Material for the task section start
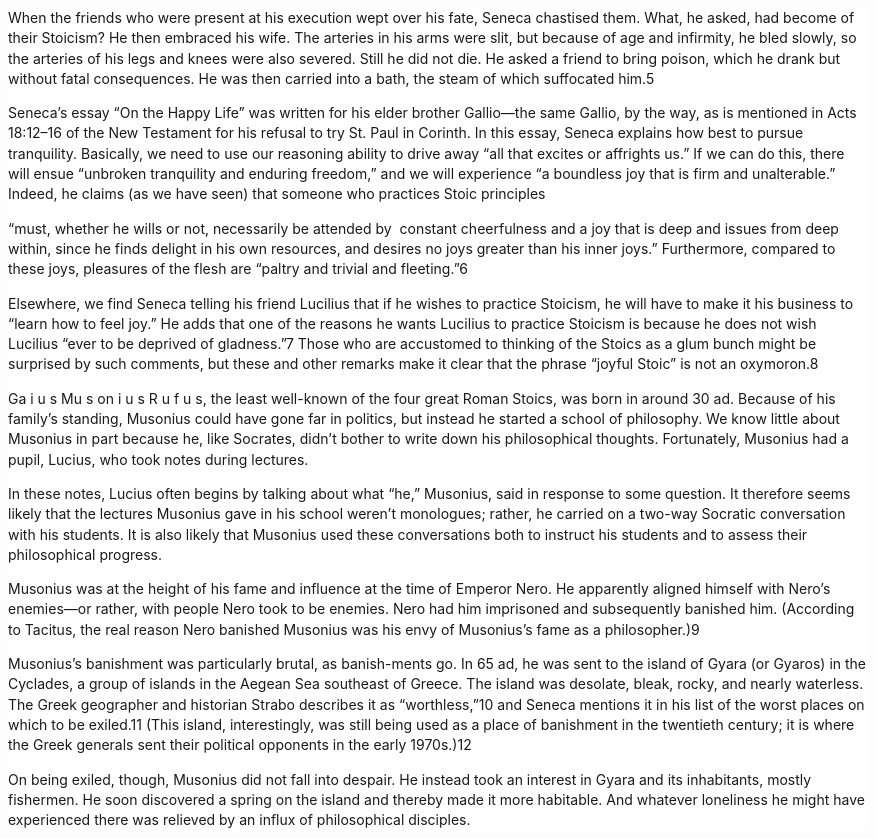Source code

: When the friends who were present at his execution wept over his fate, Seneca chastised them. What, he asked, had become of their Stoicism? He then embraced his wife. The arteries in his arms were slit, but because of age and infirmity, he bled slowly, so the arteries of his legs and knees were also severed. Still he did not die. He asked a friend to bring poison, which he drank but without fatal consequences. He was then carried into a bath, the steam of which suffocated him.5

Seneca’s essay “On the Happy Life” was written for his elder brother Gallio—the same Gallio, by the way, as is mentioned in Acts 18:12–16 of the New Testament for his refusal to try St. Paul in Corinth. In this essay, Seneca explains how best to pursue tranquility. Basically, we need to use our reasoning ability to drive away “all that excites or affrights us.” If we can do this, there will ensue “unbroken tranquility and enduring freedom,” and we will experience “a boundless joy that is firm and unalterable.” Indeed, he claims \(as we have seen\) that someone who practices Stoic principles

“must, whether he wills or not, necessarily be attended by  constant cheerfulness and a joy that is deep and issues from deep within, since he finds delight in his own resources, and desires no joys greater than his inner joys.” Furthermore, compared to these joys, pleasures of the flesh are “paltry and trivial and fleeting.”6

Elsewhere, we find Seneca telling his friend Lucilius that if he wishes to practice Stoicism, he will have to make it his business to “learn how to feel joy.” He adds that one of the reasons he wants Lucilius to practice Stoicism is because he does not wish Lucilius “ever to be deprived of gladness.”7 Those who are accustomed to thinking of the Stoics as a glum bunch might be surprised by such comments, but these and other remarks make it clear that the phrase “joyful Stoic” is not an oxymoron.8

Ga i u s Mu s on i u s R u f u s, the least well-known of the four great Roman Stoics, was born in around 30 ad. Because of his family’s standing, Musonius could have gone far in politics, but instead he started a school of philosophy. We know little about Musonius in part because he, like Socrates, didn’t bother to write down his philosophical thoughts. Fortunately, Musonius had a pupil, Lucius, who took notes during lectures.

In these notes, Lucius often begins by talking about what “he,” Musonius, said in response to some question. It therefore seems likely that the lectures Musonius gave in his school weren’t monologues; rather, he carried on a two-way Socratic conversation with his students. It is also likely that Musonius used these conversations both to instruct his students and to assess their philosophical progress.

Musonius was at the height of his fame and influence at the time of Emperor Nero. He apparently aligned himself with Nero’s enemies—or rather, with people Nero took to be enemies. Nero had him imprisoned and subsequently banished him. \(According to Tacitus, the real reason Nero banished Musonius was his envy of Musonius’s fame as a philosopher.\)9

Musonius’s banishment was particularly brutal, as banish-ments go. In 65 ad, he was sent to the island of Gyara \(or Gyaros\) in the Cyclades, a group of islands in the Aegean Sea southeast of Greece. The island was desolate, bleak, rocky, and nearly waterless. The Greek geographer and historian Strabo describes it as “worthless,”10 and Seneca mentions it in his list of the worst places on which to be exiled.11 \(This island, interestingly, was still being used as a place of banishment in the twentieth century; it is where the Greek generals sent their political opponents in the early 1970s.\)12

On being exiled, though, Musonius did not fall into despair. He instead took an interest in Gyara and its inhabitants, mostly fishermen. He soon discovered a spring on the island and thereby made it more habitable. And whatever loneliness he might have experienced there was relieved by an influx of philosophical disciples.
Material for the task section end
→ Activity
Report, copied in full, each line of the records in which the word "being" appears.

→ Answer space
Musonius’s banishment was particularly brutal, as banish-ments go. In 65 ad, he was sent to the island of Gyara \(or Gyaros\) in the Cyclades, a group of islands in the Aegean Sea southeast of Greece. The island was desolate, bleak, rocky, and nearly waterless. The Greek geographer and historian Strabo describes it as “worthless,”10 and Seneca mentions it in his list of the worst places on which to be exiled.11 \(This island, interestingly, was still being used as a place of banishment in the twentieth century; it is where the Greek generals sent their political opponents in the early 1970s.\)12
On being exiled, though, Musonius did not fall into despair. He instead took an interest in Gyara and its inhabitants, mostly fishermen. He soon discovered a spring on the island and thereby made it more habitable. And whatever loneliness he might have experienced there was relieved by an influx of philosophical disciples.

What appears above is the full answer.